Apesar do inegável avanço na digitalização do setor, a tecnologia já poderia estar muito mais presente — e salvando vidas. Para Calvano, as vulnerabilidades de segurança explicam por que muitos hospitais ainda evitam a transformação digital. “Há gestores de hospitais que contam que 40% a 60% do tempo dos profissionais ainda é gasto escrevendo dados em papel ou mesmo procurando equipamentos móveis dentro do hospital”, diz ele.

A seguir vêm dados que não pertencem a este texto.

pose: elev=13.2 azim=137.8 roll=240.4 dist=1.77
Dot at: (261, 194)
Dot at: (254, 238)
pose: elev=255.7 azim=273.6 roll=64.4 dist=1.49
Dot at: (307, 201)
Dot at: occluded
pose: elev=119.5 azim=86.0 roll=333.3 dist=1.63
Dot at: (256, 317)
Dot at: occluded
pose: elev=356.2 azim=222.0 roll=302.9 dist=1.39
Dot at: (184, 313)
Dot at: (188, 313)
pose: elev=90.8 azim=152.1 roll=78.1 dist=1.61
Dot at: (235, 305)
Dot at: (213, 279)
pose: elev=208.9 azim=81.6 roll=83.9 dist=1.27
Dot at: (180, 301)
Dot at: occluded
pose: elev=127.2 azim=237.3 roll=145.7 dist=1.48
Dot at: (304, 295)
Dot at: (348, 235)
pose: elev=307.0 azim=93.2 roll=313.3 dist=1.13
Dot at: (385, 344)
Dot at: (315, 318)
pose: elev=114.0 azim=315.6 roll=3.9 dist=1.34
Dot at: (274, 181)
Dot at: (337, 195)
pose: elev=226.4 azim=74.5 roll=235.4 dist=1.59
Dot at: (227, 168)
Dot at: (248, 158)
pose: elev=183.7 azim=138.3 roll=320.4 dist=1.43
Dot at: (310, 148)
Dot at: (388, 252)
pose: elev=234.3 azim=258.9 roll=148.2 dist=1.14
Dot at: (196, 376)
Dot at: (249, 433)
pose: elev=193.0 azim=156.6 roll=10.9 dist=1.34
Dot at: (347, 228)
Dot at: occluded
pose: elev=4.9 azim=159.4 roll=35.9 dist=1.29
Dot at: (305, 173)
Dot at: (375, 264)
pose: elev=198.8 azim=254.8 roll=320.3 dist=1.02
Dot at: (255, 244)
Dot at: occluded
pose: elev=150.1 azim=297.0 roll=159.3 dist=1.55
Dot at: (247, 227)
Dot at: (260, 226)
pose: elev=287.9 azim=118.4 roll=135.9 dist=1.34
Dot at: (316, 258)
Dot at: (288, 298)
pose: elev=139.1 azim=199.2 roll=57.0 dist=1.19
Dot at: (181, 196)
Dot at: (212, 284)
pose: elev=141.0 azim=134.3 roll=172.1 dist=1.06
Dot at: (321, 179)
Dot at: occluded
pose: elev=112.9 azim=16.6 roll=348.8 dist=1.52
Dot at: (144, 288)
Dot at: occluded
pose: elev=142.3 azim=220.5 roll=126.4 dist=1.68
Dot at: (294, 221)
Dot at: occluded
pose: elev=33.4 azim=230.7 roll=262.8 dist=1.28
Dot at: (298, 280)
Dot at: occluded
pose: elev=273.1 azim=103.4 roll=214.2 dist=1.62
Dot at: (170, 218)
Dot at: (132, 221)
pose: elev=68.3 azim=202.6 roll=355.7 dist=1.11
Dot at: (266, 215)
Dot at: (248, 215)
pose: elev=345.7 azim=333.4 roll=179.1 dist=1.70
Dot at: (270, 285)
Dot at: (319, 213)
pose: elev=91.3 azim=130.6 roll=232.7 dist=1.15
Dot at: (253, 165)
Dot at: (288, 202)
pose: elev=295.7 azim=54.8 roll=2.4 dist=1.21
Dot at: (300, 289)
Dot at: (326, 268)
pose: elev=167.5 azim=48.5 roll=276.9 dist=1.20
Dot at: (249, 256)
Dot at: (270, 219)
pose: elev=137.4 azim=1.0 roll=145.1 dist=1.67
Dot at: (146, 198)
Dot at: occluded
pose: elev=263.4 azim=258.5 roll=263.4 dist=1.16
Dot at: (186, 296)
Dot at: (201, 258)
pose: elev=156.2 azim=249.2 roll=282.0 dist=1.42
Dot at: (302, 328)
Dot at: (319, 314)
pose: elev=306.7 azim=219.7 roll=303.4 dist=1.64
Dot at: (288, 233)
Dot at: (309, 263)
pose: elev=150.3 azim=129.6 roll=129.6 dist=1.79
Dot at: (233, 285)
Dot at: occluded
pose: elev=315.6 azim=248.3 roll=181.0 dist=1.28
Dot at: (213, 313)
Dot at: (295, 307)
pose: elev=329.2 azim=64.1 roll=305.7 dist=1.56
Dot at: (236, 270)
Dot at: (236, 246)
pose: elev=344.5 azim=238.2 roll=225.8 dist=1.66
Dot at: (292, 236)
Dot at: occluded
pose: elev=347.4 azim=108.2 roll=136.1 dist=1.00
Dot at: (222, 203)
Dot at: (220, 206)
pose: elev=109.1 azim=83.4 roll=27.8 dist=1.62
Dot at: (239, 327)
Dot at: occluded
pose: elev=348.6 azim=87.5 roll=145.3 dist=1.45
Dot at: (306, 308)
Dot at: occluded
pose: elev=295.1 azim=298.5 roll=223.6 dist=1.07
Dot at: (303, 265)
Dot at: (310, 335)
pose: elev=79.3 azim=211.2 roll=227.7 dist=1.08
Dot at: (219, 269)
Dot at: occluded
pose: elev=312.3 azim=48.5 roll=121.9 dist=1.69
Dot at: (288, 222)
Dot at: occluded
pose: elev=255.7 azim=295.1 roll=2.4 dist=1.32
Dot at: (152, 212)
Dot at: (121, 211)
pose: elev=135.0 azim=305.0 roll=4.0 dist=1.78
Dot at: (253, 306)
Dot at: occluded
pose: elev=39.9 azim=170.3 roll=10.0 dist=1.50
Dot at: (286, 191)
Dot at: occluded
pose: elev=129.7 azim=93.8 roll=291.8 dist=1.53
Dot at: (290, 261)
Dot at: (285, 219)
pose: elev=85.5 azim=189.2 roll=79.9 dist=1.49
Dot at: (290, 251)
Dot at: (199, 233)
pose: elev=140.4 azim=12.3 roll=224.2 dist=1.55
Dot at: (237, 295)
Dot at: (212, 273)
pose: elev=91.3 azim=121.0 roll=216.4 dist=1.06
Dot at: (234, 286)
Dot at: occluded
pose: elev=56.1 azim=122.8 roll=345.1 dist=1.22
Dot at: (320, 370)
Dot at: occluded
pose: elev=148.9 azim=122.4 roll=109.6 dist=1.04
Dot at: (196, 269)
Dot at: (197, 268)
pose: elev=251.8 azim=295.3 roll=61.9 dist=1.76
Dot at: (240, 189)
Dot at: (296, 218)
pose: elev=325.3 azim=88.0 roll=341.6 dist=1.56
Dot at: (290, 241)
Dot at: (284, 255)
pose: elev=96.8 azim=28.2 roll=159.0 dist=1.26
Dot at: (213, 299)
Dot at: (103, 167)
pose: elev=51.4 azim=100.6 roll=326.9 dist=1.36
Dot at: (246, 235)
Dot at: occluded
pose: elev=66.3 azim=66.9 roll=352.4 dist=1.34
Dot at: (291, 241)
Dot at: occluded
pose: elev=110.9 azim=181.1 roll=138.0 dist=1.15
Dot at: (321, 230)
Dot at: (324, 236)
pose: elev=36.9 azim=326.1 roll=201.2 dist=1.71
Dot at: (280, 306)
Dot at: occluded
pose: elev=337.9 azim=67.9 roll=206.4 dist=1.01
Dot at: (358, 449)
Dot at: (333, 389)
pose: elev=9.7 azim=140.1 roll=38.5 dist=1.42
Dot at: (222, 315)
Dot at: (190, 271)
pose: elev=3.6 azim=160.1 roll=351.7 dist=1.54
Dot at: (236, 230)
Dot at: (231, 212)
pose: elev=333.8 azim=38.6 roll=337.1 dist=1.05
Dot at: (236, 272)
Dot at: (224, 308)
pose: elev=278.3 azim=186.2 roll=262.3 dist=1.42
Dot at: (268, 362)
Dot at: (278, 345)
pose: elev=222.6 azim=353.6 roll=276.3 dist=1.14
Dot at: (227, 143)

Isso vale para uma enfermeira que anota a temperatura e a pressão de um paciente num papel, e depois entra na fila para colocar esses dados no computador da sala de enfermagem. Além do desperdício de tempo, há o risco óbvio de os dados ficarem defasados — e a temperatura e a pressão do paciente já serem completamente diferentes quando a profissional acabar a anotação.
“Alguns hospitais ainda não têm seus equipamentos conectados justo por que os gestores não confiam na segurança da rede. Para esses hospitais que ainda não passaram pela transformação digital, seria possível gerar mais dinheiro, reduzir custos e atender melhor os pacientes, mas isso não ocorre porque falta a solução adequada de segurança”, explica Calvano.
Em agosto, um ciberataque afetou as operações no Eastern Health Network e no Waterbury HEALTH, em Connecticut, nos Estados Unidos. Mesmo semanas após o problema, as instituições ainda não conseguiam fazer atividades básicas, como coleta de sangue ambulatorial e exames de imagem.
Essa situação, cada vez mais comum, levanta uma pergunta: o que fazer depois que uma instituição de saúde é atacada? “É importante ter uma empresa de segurança para entender o impacto dessa invasão e determinar, por exemplo, se é possível criar uma bolha naquele impacto, para que o hospital continue funcionando até que o problema seja revertido”, diz Ítalo Calvano, vice-presidente da Claroty.
Detectar o problema no começo é fundamental. Para isso, a monitoração constante, a visibilidade da rede e o treinamento das equipes — incluindo, aí, profissionais que não trabalham diretamente com tecnologia — são o único caminho possível. “No ambiente hospitalar, a falta de conhecimento a respeito da tecnologia acaba gerando brechas que afetam a segurança de todo o ambiente”, completa Emerson Possamai.